The 59,650 mile record breaker with its journey to its winter home
in the Weddell Sea before returning to the Farne Islands.

Lots of youngsters...



...with more on the way.

If you visit Inner Farne - bring a hat - it makes a good perch.


The sun came out and afforded an opportunity for some in flight shots.

Finally, as I sat in the warm sunshine, waiting for the boat, this Ringed Plover acted out its "broken wing" routine right in front of me. Unfortunately I couldn't locate the reported two chicks in the shingle.


I visited the Farne Islands a couple of years ago and although I had a great time the photographs were not as good as I expected. So, a return visit was in order. When I planned my trip way back in January I had no idea that BBC Springwatch would be doing programmes on the islands. Consequently there has been a bit of a bounce factor and numbers for the boat trips have rocketed. The National Trust and the boat operators must be rubbing their hands with glee. Couple high demand with poor weather and that meant a backlog of visitors had built up. Persistent rain meant that the NT had closed the islands for a few days, I heard people saying that a bit of rain wouldn't put them off  - as I understand it, the NT close the islands because visitor disturbance is inevitable and birds vacate their nests leaving their eggs and chicks open to the elements - risking chilling.

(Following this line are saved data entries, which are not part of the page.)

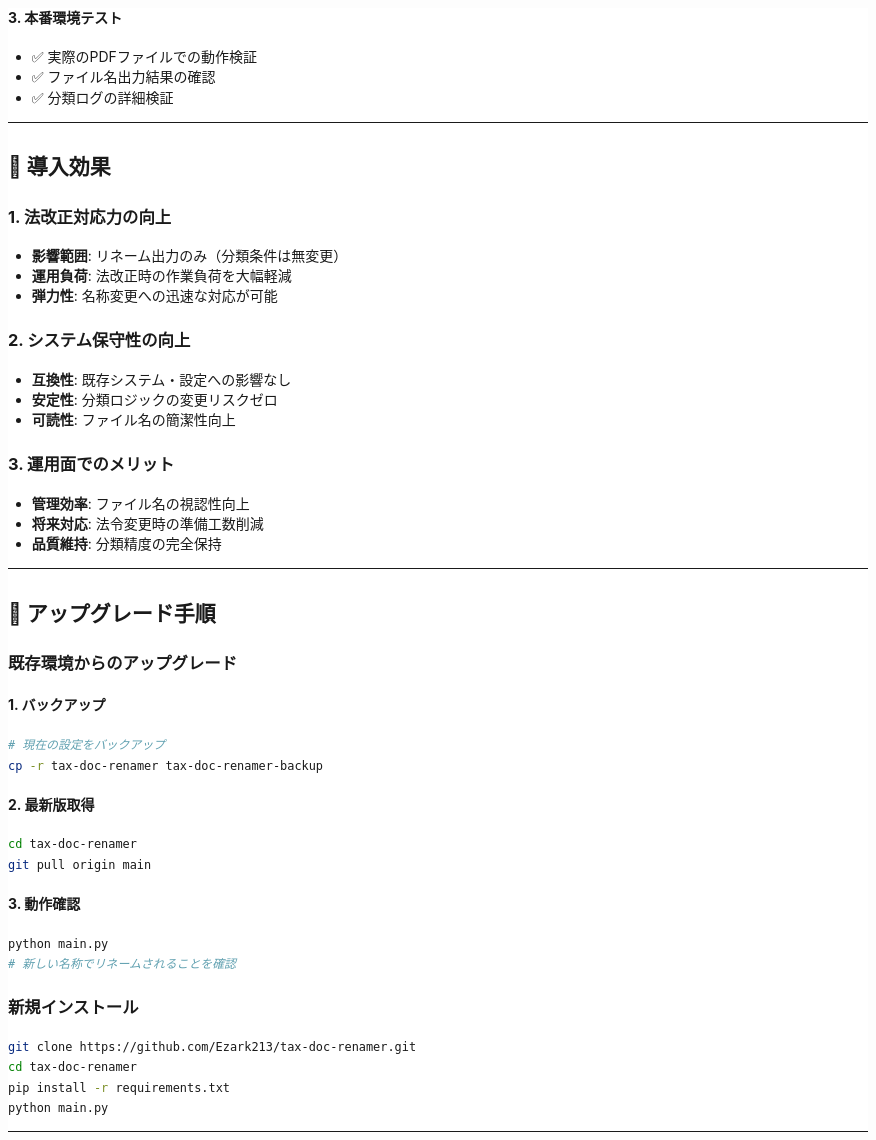 #### 3. 本番環境テスト
- ✅ 実際のPDFファイルでの動作検証
- ✅ ファイル名出力結果の確認
- ✅ 分類ログの詳細検証

---

## 🚀 導入効果

### 1. 法改正対応力の向上
- **影響範囲**: リネーム出力のみ（分類条件は無変更）
- **運用負荷**: 法改正時の作業負荷を大幅軽減
- **弾力性**: 名称変更への迅速な対応が可能

### 2. システム保守性の向上
- **互換性**: 既存システム・設定への影響なし
- **安定性**: 分類ロジックの変更リスクゼロ
- **可読性**: ファイル名の簡潔性向上

### 3. 運用面でのメリット
- **管理効率**: ファイル名の視認性向上
- **将来対応**: 法令変更時の準備工数削減
- **品質維持**: 分類精度の完全保持

---

## 🔄 アップグレード手順

### 既存環境からのアップグレード

#### 1. バックアップ
```bash
# 現在の設定をバックアップ
cp -r tax-doc-renamer tax-doc-renamer-backup
```

#### 2. 最新版取得
```bash
cd tax-doc-renamer
git pull origin main
```

#### 3. 動作確認
```bash
python main.py
# 新しい名称でリネームされることを確認
```

### 新規インストール
```bash
git clone https://github.com/Ezark213/tax-doc-renamer.git
cd tax-doc-renamer
pip install -r requirements.txt
python main.py
```

---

 I had booked before going north and I was on the all day birding trip leaving at 0930, not only that, as we reached Staple Island the sea fret or haar cleared and we even saw the sun on occasion. On Staple I only wanted to capture Puffins so with two hours to spend I hunkered down next to some obliging birds and filled my boots as they say.

There is always a reception committee

Never sure who is watching whom

Having satisfied my requirements for posing birds I had some spare time to attempt some in flight shots - not entirely successful as the light was a bit on the low side. Probably means that I will have to go again - what a shame!.

Of course predation is rife and top of the food chain is the Lesser Black-backed Gull. Not only are they constantly nest raiding but they also chase the Puffins making them give up their hard won Sand Eels.

Waiting patiently for an incoming Puffin

Herring Gull nest provided a snack
Eider Duck nest just two feet from the predated Herring Gull nest

Couldn't resist snapping this parent and youngster - guess "Shaggy" would be an apt name.